The vote followed a bruising debate in the plenary during which legislators of major center-right and center-left groups all criticized European Commission President Ursula von der Leyen for making sure the money was approved just before Orbán unexpectedly and crucially abstained from the Ukraine vote at a summit in December.

The funds were only supposed to be released if Hungary had shown enough effort to force through some rule of law reforms on judicial independence and political interference, and during Wednesday's plenary, von der Leyen said that the country had pushed through measures to earn the release of funds.

She said the European Commission had no option but to approve the funds and strongly denied the two issues were linked.

“These are the rules we have all agreed to,” she said. “We will follow them. This is what makes the rule of law stand out from arbitrary power.

Many parliamentarians disagreed, however.

“Once again the Parliament is having to step in," said parliamentary rapporteur Gwendoline Delbos-Corfield of the Greens group, complaining that the European Commission and the member states “seem happy to give a carte blanche to Viktor Orbán to continue his bullying tactics and attacks on the rule of law.”

The EU is still blocking around 20 billion euros (nearly $22 billion) in funds over similar rule of law concerns, and the parliament doesn't want to see them fall prey to political brinkmanship. On Feb. 1, EU leaders will have another summit, hoping to approve 50 billion euros (nearly $55 billion) in much-needed financial aid to Ukraine, which Orbán did block at the last summit in December.

It wasn't the first time Orbán had derailed EU plans to provide funding to Ukraine.

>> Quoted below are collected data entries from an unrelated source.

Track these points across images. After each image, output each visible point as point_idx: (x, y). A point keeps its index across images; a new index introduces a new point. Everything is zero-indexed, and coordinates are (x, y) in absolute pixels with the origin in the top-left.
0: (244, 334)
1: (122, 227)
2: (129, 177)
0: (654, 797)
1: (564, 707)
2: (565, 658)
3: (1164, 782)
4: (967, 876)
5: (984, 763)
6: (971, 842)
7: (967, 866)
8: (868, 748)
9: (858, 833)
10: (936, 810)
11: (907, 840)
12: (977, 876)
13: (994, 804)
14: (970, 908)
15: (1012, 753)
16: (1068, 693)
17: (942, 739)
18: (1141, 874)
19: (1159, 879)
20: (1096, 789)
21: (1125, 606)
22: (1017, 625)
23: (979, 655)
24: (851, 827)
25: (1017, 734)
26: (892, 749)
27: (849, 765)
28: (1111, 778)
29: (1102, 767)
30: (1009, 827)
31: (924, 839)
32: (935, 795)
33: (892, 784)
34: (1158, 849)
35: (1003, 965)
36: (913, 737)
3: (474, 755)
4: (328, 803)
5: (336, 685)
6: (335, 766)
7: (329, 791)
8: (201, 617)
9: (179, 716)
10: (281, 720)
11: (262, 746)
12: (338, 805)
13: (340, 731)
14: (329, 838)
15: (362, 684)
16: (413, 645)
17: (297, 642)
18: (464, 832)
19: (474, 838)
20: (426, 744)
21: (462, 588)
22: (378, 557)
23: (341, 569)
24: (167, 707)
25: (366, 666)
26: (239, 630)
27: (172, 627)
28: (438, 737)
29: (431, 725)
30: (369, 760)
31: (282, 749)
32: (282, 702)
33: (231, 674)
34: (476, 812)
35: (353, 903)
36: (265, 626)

The nationalist leader is widely considered to be Russian President Vladimir Putin’s closest ally in the EU, and has been accused by his critics of promoting Moscow’s interests over those of his EU and NATO allies.

Orbán has advocated for an immediate end to the fighting and pushed for peace talks between Moscow and Kyiv, though he hasn't detailed what such a step would entail for Ukraine’s territorial integrity.

Orbán has been at odds with his fellow EU leaders, top officials and legislators for years, ranging from fights over COVID-19 recovery money to his declining respect for the Western democratic principles that are the essence of the EU. Yet as the longest-serving EU leader, he knows the EU rules inside out and has been able to extract financial concessions time and again to shore up his struggling economy.